PRETORIA, South Africa - Forty Military Police Soldiers and Airmen from both the New York National Guard and the South Africa National Defence Force (SANDF) exchanged policing, force protection and security experiences here during a two-week joint training exchange Oct. 2-13 at the SANDF Military Police Academy.
The exchange also included a Naval Criminal Investigative Service Special Agent from the Naples, Italy, Field Office who provided training on crime
scene and forensic techniques.
The joint military police training is a first for the New York and Republic of South Africa Department of Defense State Partnership Program.
The training included courses in offensive and defensive hand-to-hand combat skills, counter-terrorism and physical security, weapons retention, operations security, survival and escape techniques, and vehicle stops.
"It has been a great experience on both ends. Being immersed in the culture by interacting directly with the South Africans on a peer to peer basis is
definitely a best practice," said New York Army National Guard Master Sgt. Ashvin Thimmaiah, a member of the 106th Regional Training Institute.
"We have all learned so much from each other relating to both doctrine and culture; it's been a truly unique and wonderful exchange," he added.
The training was the first in a series of three planned engagements aimed at strengthening military to military techniques, data sharing and strategies involving policing for natural or man-made disasters to share information and exchange ideas on the composition of military policing and legal jurisprudence.
"Learning about the South African culture and experiencing the way South African MPs incorporate military techniques from tradition and environment into their standard operating procedures was very unique but effective," said Master Sgt. Brandon Arroyo, a member of the New York Air National Guard's 105th Base Defense Squadron.
Along with hands-on training, the Americans and South Africans discussed military policing and military law. Subjects included pre-apartheid policing in South Africa and the National Guard's activation following riots in Ferguson, Missouri, in 2014.
Both American and South African presenters discussed the role of military police officers in these kinds of situations, their legal responsibilities and rules of engagement and use of force. Well-trained, well-equipped military police who are aware of the social dimensions of what is happening around them can make a difference, the instructors emphasized.
U.S. Navy Capt. Steven Morgenfeld and South African National Defense Force Provost Marshal General, Rear Adm. Mokgadi Maphoto both emphasized the importance of learning from each other during the exchange program.
"We look forward to what should prove to be a valuable exchange of shared experiences and best practices, as well as tactics used to maintain order, discipline and safety. We have as much to learn from you as we have to share with you," Morgenfeld said.
"The exposure of the military policeman and the American counterpart is an eye opener and this exchange will only enhance the experience of all," Maphoto added.

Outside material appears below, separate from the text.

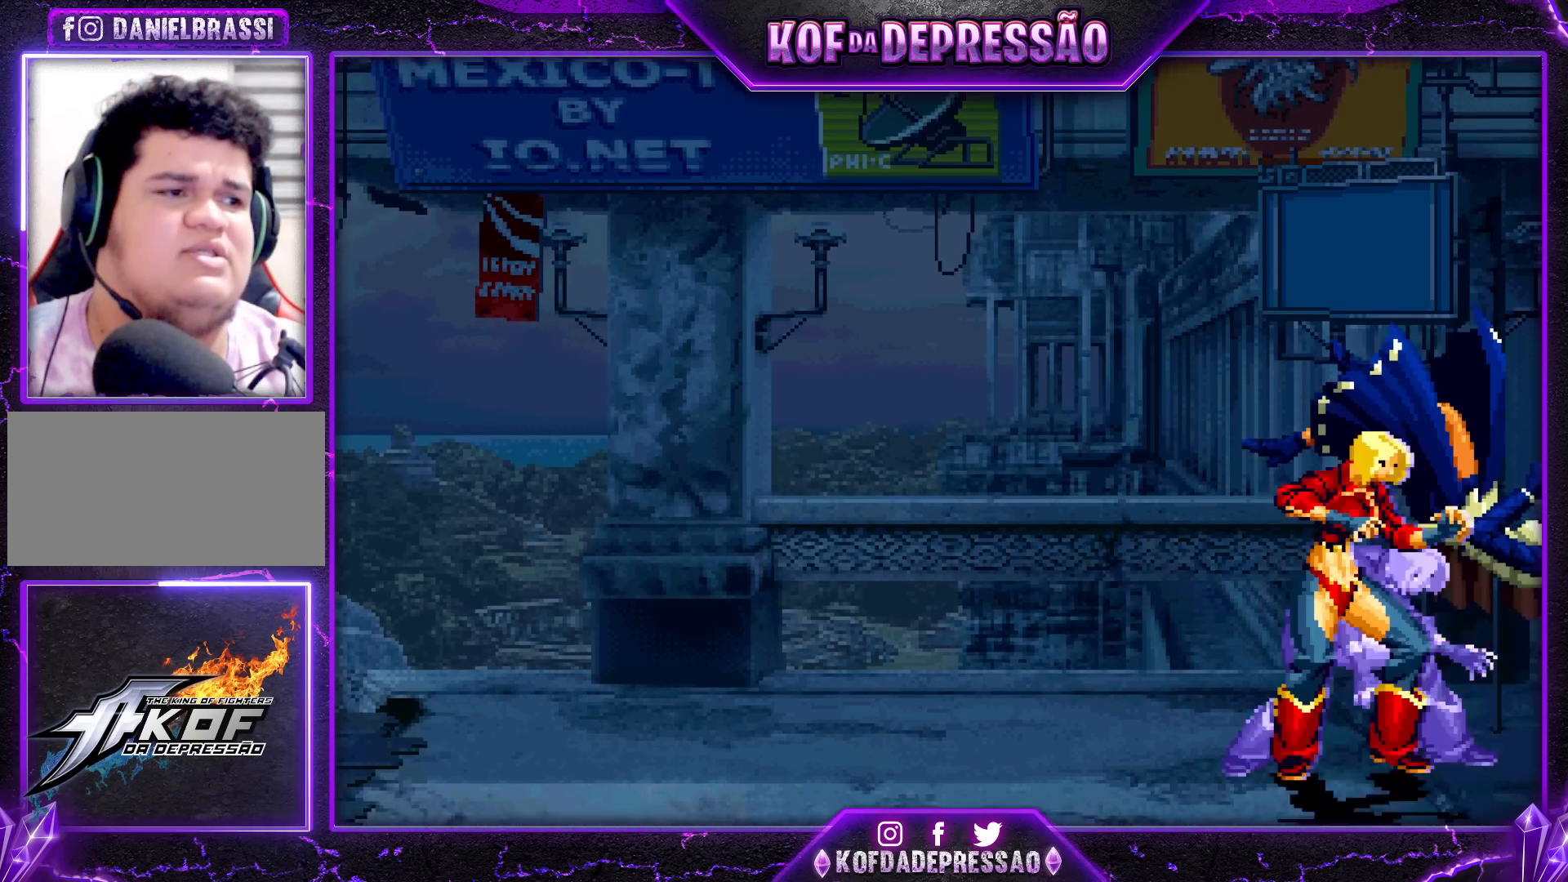
{"buttons": [], "left_stick": "center", "events": []}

Learning to work together is incredibly valuable, said Sgt. Anthony Vignone, a military police investigator in the New York National Guard's 727th Military Police Law and Order Detachment.

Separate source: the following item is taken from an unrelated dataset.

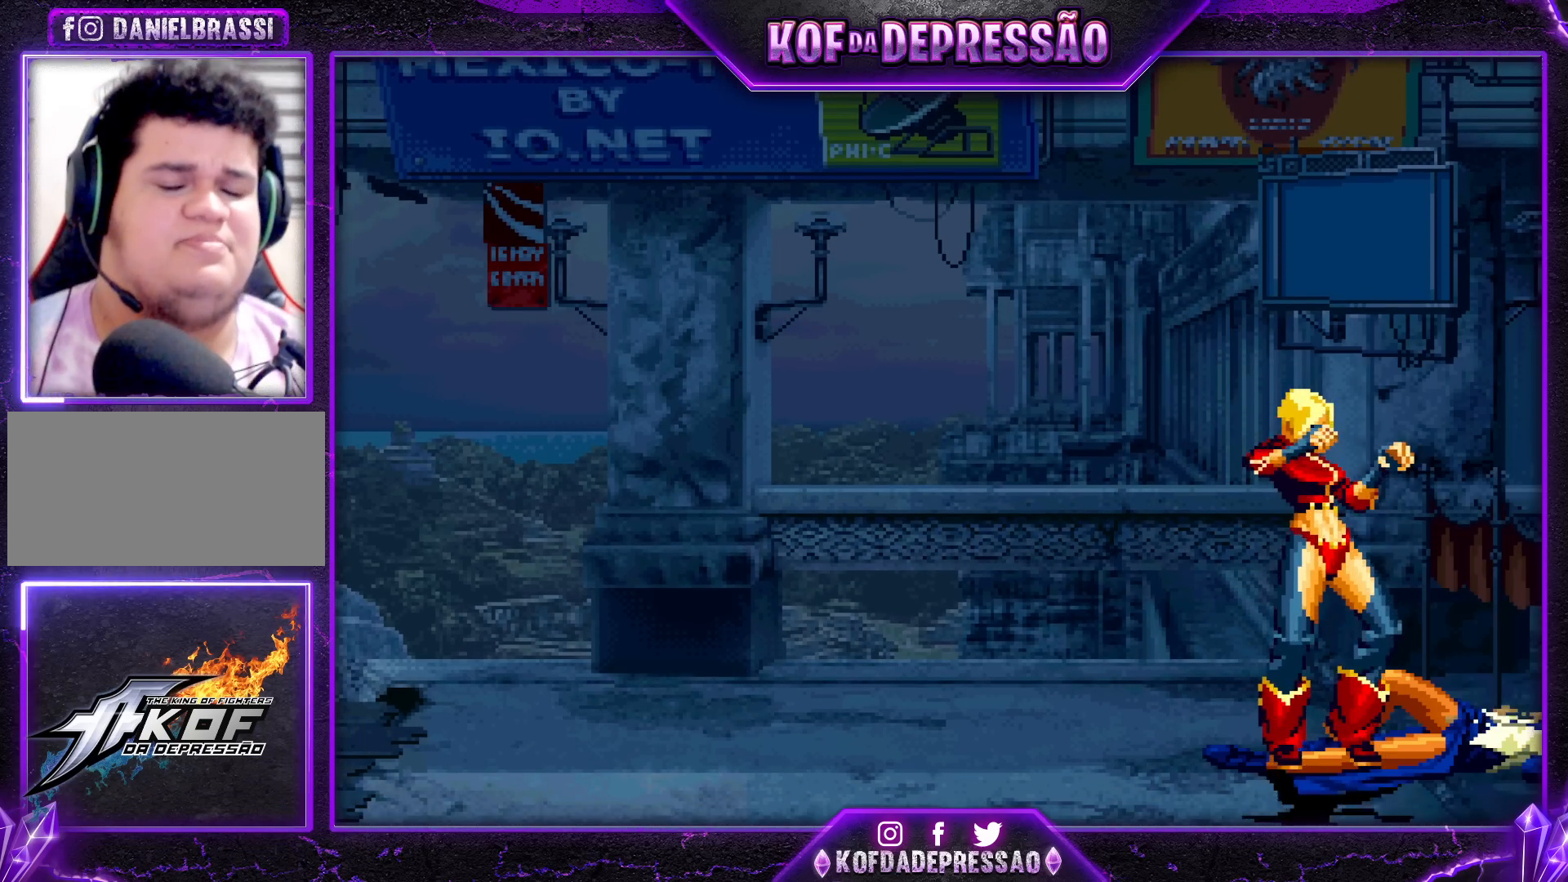
{"buttons": [], "left_stick": "center", "events": []}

"To have multiple problems and one fighter in itself is a problem, but to have multiple fighters against one or more problems in itself is laying the foundation to overcome anything that comes your way, " LaVignone said.
Special Agent David Reid, an NCIS forensic consultant, spent two days conducting classes on forensic analysis. His training consisted of trace evidence collection techniques to process crime scenes, physical evidence handling and how to procure and maintain forensic equipment.
"I found the training to be more advanced with a focus on the outside world with emphasis on daily combat readiness, whereas previous training has been deployment centric," said South African Sgt. Cecely Louw, who is assigned to the Southern Military Police Regional Headquarters Cape Town.
"To master your craft, expect the criminal to stay one step ahead," said New York National Guard Maj. Frank Quintana. "This, in turn, requires more learning and constant evaluation from a military policeman," he added.
Quintana was the lead exchange instructor for the training and serves as the New York National Guard State Partnership Program director.
"You can never be too careful when it applies to police work," he said.
"The capabilities the U.S made available in terms of training, experience and exposure is mutually beneficial and will continue to expand over the coming years," said South African Lt. Col. Jamie Bisschoff, training wing commander for the SANDF Military Police School.